Simpson told AOL Money there are tens of thousands of people across the globe who are collecting/investing in whisky. This can be from as few as 10 bottles up to tens of thousands of bottles. The average tends to be in the region of 250 – 500 bottles.


Liquid history

Simpson said: "Putting together a collection has been a lifetime's work in some cases. I get involved in looking at deceased estates where a whisky collection is to be valued. In some cases, you get a wonderful depth of old antique bottles right up to modern day releases. In some cases it's like appraising 60 years of liquid history."

"By virtue of its ancient production methods, the 'right' bottles of Scotch are exceptionally rare. Batch distillation dictates there can only ever be an incredibly limited number of bottles suitable for investment. Once a certain whisky has been released, it can't be replicated again. There will never be another batch of 1972 18-year-old Macallan released.

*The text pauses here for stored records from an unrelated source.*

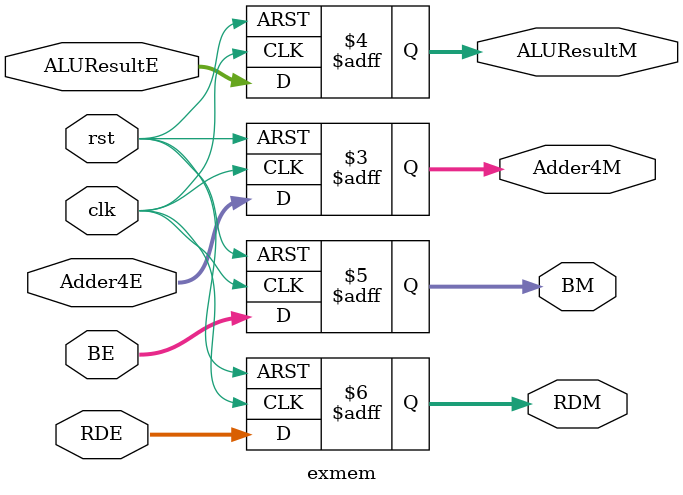
<source format=v>
module exmem (
    input  wire        clk,
    input  wire        rst,
    input  wire [31:0] Adder4E,
    input  wire [31:0] ALUResultE,
    input  wire [31:0] BE,
    input  wire [4:0]  RDE,
    output reg  [31:0] Adder4M,
    output reg  [31:0] ALUResultM,
    output reg  [31:0] BM,
    output reg  [4:0]  RDM
);

always @(posedge clk or negedge rst) begin
    if (!rst) begin
        Adder4M    <= 32'b0;
        ALUResultM <= 32'b0;
        BM         <= 32'b0;
        RDM        <= 5'b0;
    end else begin
        Adder4M    <= Adder4E;
        ALUResultM <= ALUResultE;
        BM         <= BE;
        RDM        <= RDE;
    end
end

endmodule

</source>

"Supply is also constantly being consumed rendering the remaining bottles that little bit rarer and that little bit more valuable. The global demand and thirst for rare single malt Scotch is also increasing. So you almost have that perfect scenario where supply is constantly dwindling but demand is increasing. These simple economic dynamics are pushing prices north for the right bottles."


Grape and grain

Simpson says whisky is a better bet than investing in fine wine. "Whisky is an awful lot easier to store than vintage wine. It also has a longer shelf life than many vintage wines. Kept in the right conditions, a well-sealed bottle of Scotch could outlast you and me.

"Investment grade Scotch is also produced in far smaller batches than wine. Single casks releases from iconic distilleries can number into the low hundreds of bottles, if that. This finite rarity of the product can push values certain new releases exceptionally high exceptionally quickly.

"Take the Dalmore Custodian's Millennium vintage 12 year old. 421 bottles were released last November at a cost of £50. One sold last month for £240, representing a 380% increase within just a few months.


Easy entry for investors

Simpson says everyone can invest in whisky. "The entry price point to start a viable collection of whisky can also suit every budget. Suitable bottles can range anywhere from £50 per bottle to £100,000 per bottle. Let's not forget it's also great fun and brings to life a fantastic industry, steeped in tradition myth and legend."

"Storage for whisky is very simple. First of all stand it up, unlike wine. If you lie a bottle of whisky down, due to the high alcohol content (minimum 40% by law) cork stoppers and seals can be corroded resulting in all kinds of undesirable side effects, none of which will increase the value of a bottle.

"Store it at a constant temperature in dry surroundings. Whisky doesn't need to be 'cellared' at a specific temperature, merely kept constant (so lofts are not a good place). Don't throw away the box or packaging which accompanied the bottle, collectors always want the best examples.

"Keep bottles out of direct sunlight and if you like a dram or two, keep your investment under lock and key to avoid temptation (that also helps keep thirsty visitors at bay too)."

"Many people do keep their bottles at home. This is the most frequent storage solution for smaller collections. More serious collections will be in a separate room, shelved and often climate controlled. For large collections, many are kept in bespoke offsite storage facilities who specialise in preserving rare wines and spirits."